Иван Александрович близко познакомился с Баратаевым в этот свой приезд в Симбирск. Несомненно, общение с ним, глубоко образованным и прогрессивно настроенным человеком, оказало благотворное влияние на молодого Гончарова.
Жандармские репрессии применены были и к другим лицам. В городе происходили многочисленные обыски. Масонская ложа была разогнана, а ее участников привлекли к следствию. Правительственные репрессии и жандармский террор запугали симбирское дворянство и усилили в нем реакционные и верноподданнические настроения.
Молодой Гончаров в свой приезд домой по окончании университета в 1834 году быстро ощутил эту атмосферу общественной реакции в родном городе. Всюду чувствовалась какая-то придавленность. «Все напуганные масоны и не-масоны, тогдашние либералы, — говорится в «Воспоминаниях» Гончарова, — вследствие крутых мер правительства, приникли, притихли, быстро превратились в ультра-консерваторов, даже шовинистов — иные искренно, другие надели маски. Но при всяком случае, когда и не нужно, заявляли о своей преданности «престолу и отечеству»… Только старички, вроде Козырева и еще немногих, ухом не вели и не выползали из своих нор. Козырев саркастически посмеивался и над крутыми мерами властей и над переполохом».
Под «ферулою прежнего страха» находился и Трегубов, скрывая в душе протест и гнев против жандармских репрессий. Трегубову, судя по его связям и переписке с декабристами, были известны политические цели и секретный круг деятельности масонских лож. Вполне естественно, что, хотя он каким-то образом и избежал репрессий, ему приходилось и в тридцатых годах опасаться доноса.
От общения с Трегубовым в юношеские годы Гончаров вынес много ценного. Трегубов помог ему критически воспринять отрицательные явления крепостнической действительности.
Именно Трегубов, а затем и другие раскрыли перед Гончаровым «всю глубину жандармской бездны». И он тогда в первый раз узнал о действительном значении николаевской жандармерии и о роли Бенкендорфа и Дубельта. Все это явилось для него одним из совершенно новых «впечатлений бытия». И он стал «большими глазами» смотреть на жандармского полковника Стогова (в «Воспоминаниях» Гончарова — Сигов), чинившего жестокие расправы над крестьянами и заподозренными в неблагонадежности симбирскими дворянами.

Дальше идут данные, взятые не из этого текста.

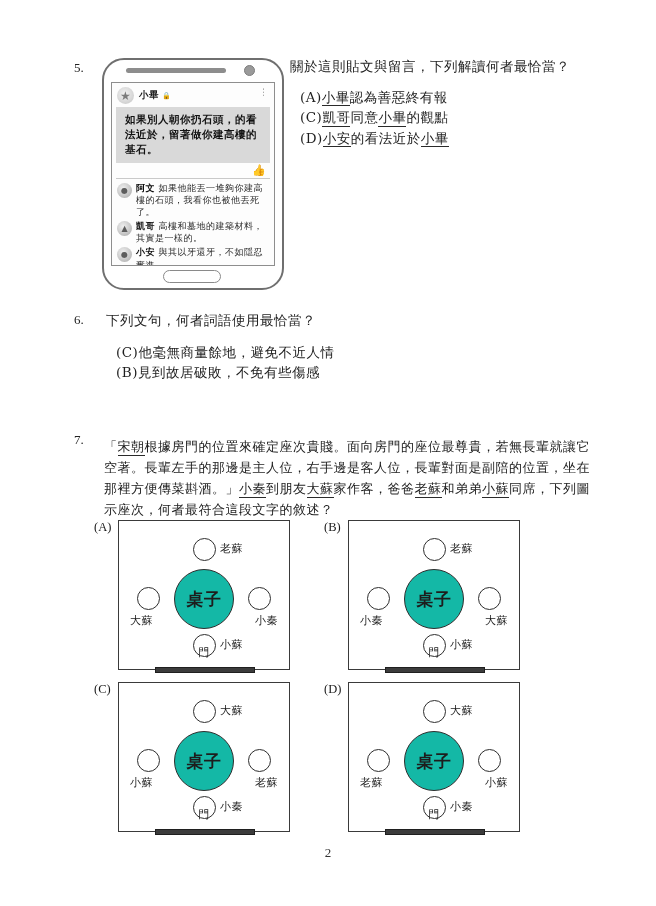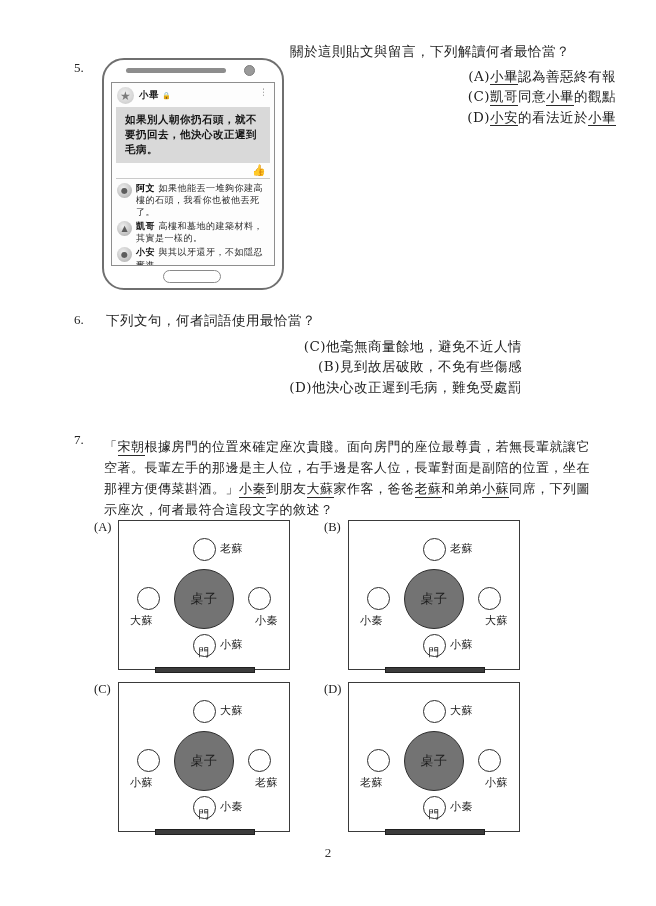"關於這則貼文與留言，下列解讀何者最恰當？" #q5-stem { top: 41px -> 56px }
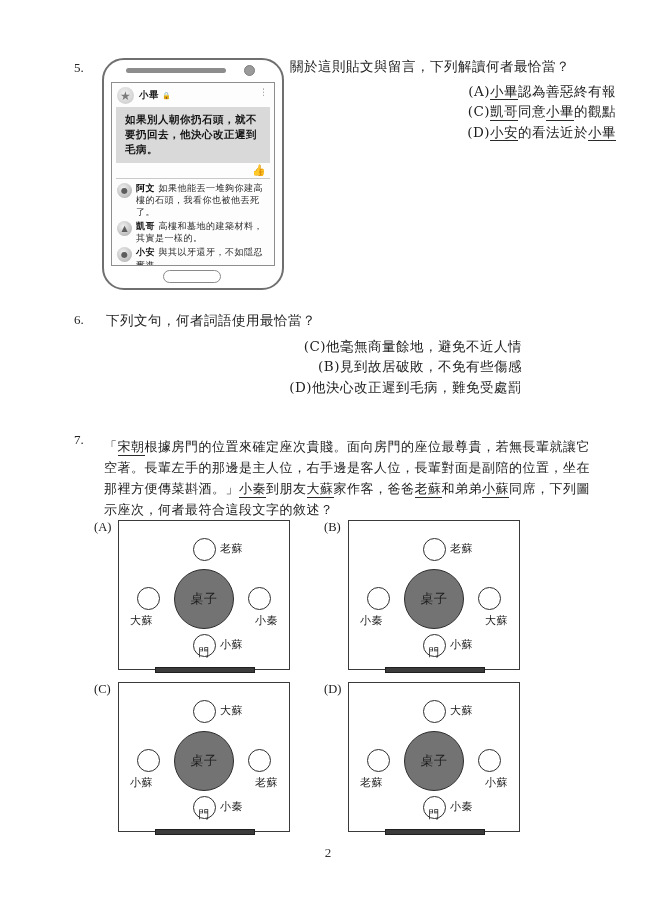"(A)小畢認為善惡終有報" .opt-list { margin: 4px -> 10px; text-align: right -> none }
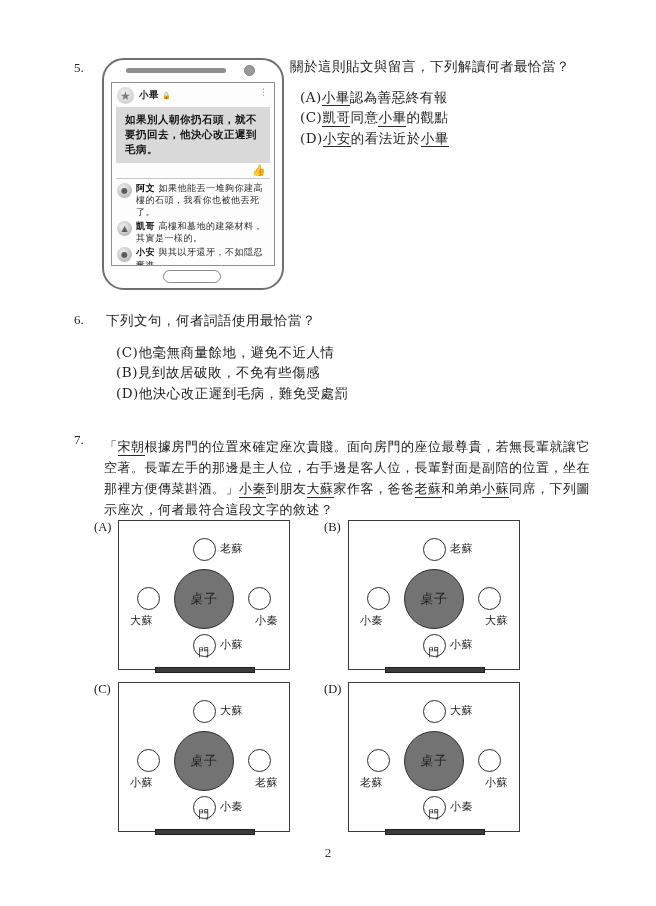"如果別人朝你扔石頭，就不要扔回去，他決心改正遲到毛病。" div.post-body { text: 就不要扔回去，他決心改正遲到毛病 -> 的看法近於，留著做你建高樓的基石 }
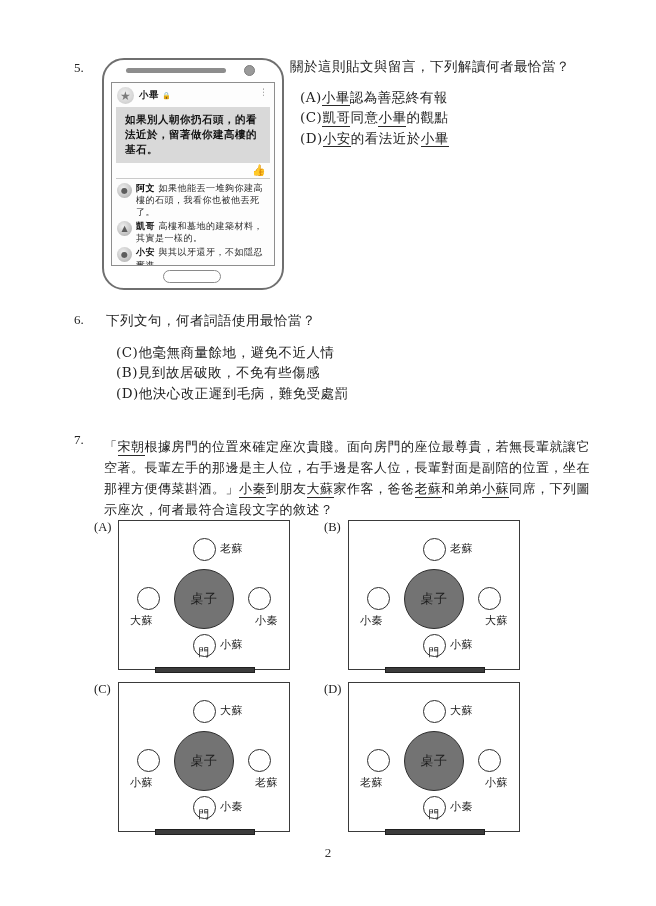"(D)他決心改正遲到毛病，難免受處罰" li.opt { html: <li><span>(D)</span><span>他決心改正遲到毛病，難免受處罰</span></li> -> none }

В Симбирске Гончаров не собирался оставаться надолго, тем более навсегда. Родным, конечно, и особенно матери хотелось удержать его дома, женить… Гончаров мечтал о другом. Он намерен был к осени уехать в Петербург, что было задумано еще в университете. Но обстоятельства сложились иначе. В результате очень настойчивых предложений губернатора он остался служить в качестве его секретаря и пробыл в Симбирске почти целый год.
Губернатор Загряжский (в «Воспоминаниях» Гончарова — Углицкий) был ловким политиканом. Решив разыграть из себя убежденного борца с так называемыми «служебными доходами», то есть взятками, он перетасовал своих чиновников. Гончарову он заявил, что для задуманного им благородного дела нужны новые, свежие люди, а так как он видит в нем человека «с новыми взглядами», то и предлагает ему послужить на пользу государю и отечеству.
В обстановке свирепой реакции отказ от государственной службы, от «долга», рассматривался как признак неблагонадежности. Отчасти по этой причине, но, видимо, более из решения испробовать свои силы «на деле» и «разогнать немного тьму» в родном городе Гончаров остался в Симбирске служить.
Прежде всего губернатор познакомил Гончарова со своей женой и дочерью. Им он представил молодого человека в такой форме: «Вот у нас еще танцор». И, обращаясь к дочери, добавил: «Он будет твоим кавалером на наших вечерах…» «Monsieur est tres presentable»[51], - бесцеремонно оценила Гончарова губернаторша. Действительно, Гончаров производил благоприятное впечатление. В Симбирск он вернулся уже зрелым юношей, полным жизненных сил, привлекательным по внешности, изящным, с хорошим вкусом и воспитанием. Словом, он не только казался, но и на самом деле был «presentable».
Служба в губернской канцелярии дала возможность Гончарову ознакомиться с миром губернской бюрократии, узнать закулисную сторону жизни этого круга «служилых людей», губернских тузов и дельцов, — «проникнуть взглядом в губернскую бездну». В этом ему много помог Трегубов. Он с неприязнью и презрением относился к чиновничьей бюрократии и свои чувства исподволь старался привить крестнику. Трегубов говорил: «Нашему брату, дворянину, грязно с ними уживаться».
Поразительная картина гнилости губернского административного аппарата, чиновничьих нравов открылась перед глазами изумленного Гончарова: при этом он понял, что правительство знало обо всем, но «не совало носа в омут непривилегированных доходов».